• **Exercise**:
Can you write out, line for line, the part that runs from the very start of the records through the line containing "Table 3: MBMS", with both ends included and the pictures left out?

• **Extracted entries**:
-*-
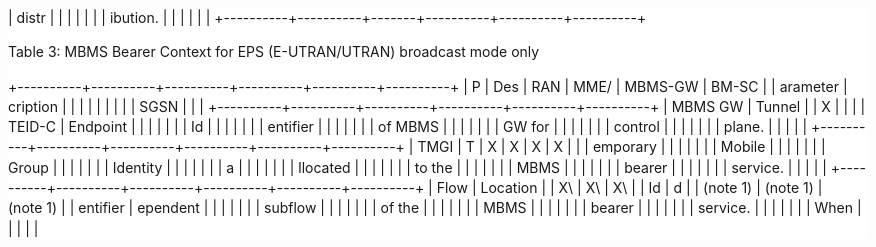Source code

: | distr    |          |       |          |          |          |
| ibution. |          |       |          |          |          |
+----------+----------+-------+----------+----------+----------+

Table 3: MBMS Bearer Context for EPS (E-UTRAN/UTRAN) broadcast mode only

+----------+----------+----------+----------+----------+----------+
| P        | Des      | RAN      | MME/     | MBMS-GW  | BM-SC    |
| arameter | cription |          |          |          |          |
|          |          |          | SGSN     |          |          |
+----------+----------+----------+----------+----------+----------+
| MBMS GW  | Tunnel   |          | X        |          |          |
| TEID-C   | Endpoint |          |          |          |          |
|          | Id       |          |          |          |          |
|          | entifier |          |          |          |          |
|          | of MBMS  |          |          |          |          |
|          | GW for   |          |          |          |          |
|          | control  |          |          |          |          |
|          | plane.   |          |          |          |          |
+----------+----------+----------+----------+----------+----------+
| TMGI     | T        | X        | X        | X        | X        |
|          | emporary |          |          |          |          |
|          | Mobile   |          |          |          |          |
|          | Group    |          |          |          |          |
|          | Identity |          |          |          |          |
|          | a        |          |          |          |          |
|          | llocated |          |          |          |          |
|          | to the   |          |          |          |          |
|          | MBMS     |          |          |          |          |
|          | bearer   |          |          |          |          |
|          | service. |          |          |          |          |
+----------+----------+----------+----------+----------+----------+
| Flow     | Location |          | X\       | X\       | X\       |
| Id       | d        |          | (note 1) | (note 1) | (note 1) |
| entifier | ependent |          |          |          |          |
|          | subflow  |          |          |          |          |
|          | of the   |          |          |          |          |
|          | MBMS     |          |          |          |          |
|          | bearer   |          |          |          |          |
|          | service. |          |          |          |          |
|          | When     |          |          |          |          |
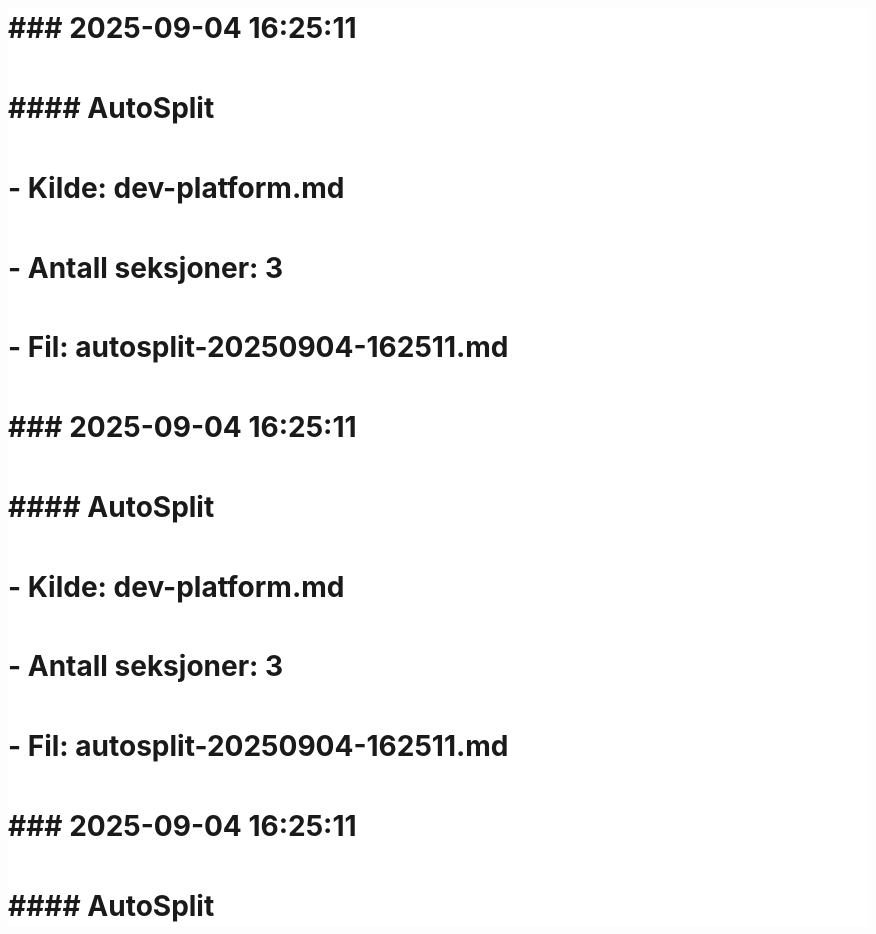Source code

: #

# \### 2025-09-04 16:25:11

# \#### AutoSplit

# \- Kilde: dev-platform.md

# \- Antall seksjoner: 3

# \- Fil: autosplit-20250904-162511.md

#

#

#

#

# \### 2025-09-04 16:25:11

# \#### AutoSplit

# \- Kilde: dev-platform.md

# \- Antall seksjoner: 3

# \- Fil: autosplit-20250904-162511.md

#

#

#

#

# \### 2025-09-04 16:25:11

# \#### AutoSplit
-*-
• **Answer space**:
Source code

: | distr    |          |       |          |          |          |
| ibution. |          |       |          |          |          |
+----------+----------+-------+----------+----------+----------+

Table 3: MBMS Bearer Context for EPS (E-UTRAN/UTRAN) broadcast mode only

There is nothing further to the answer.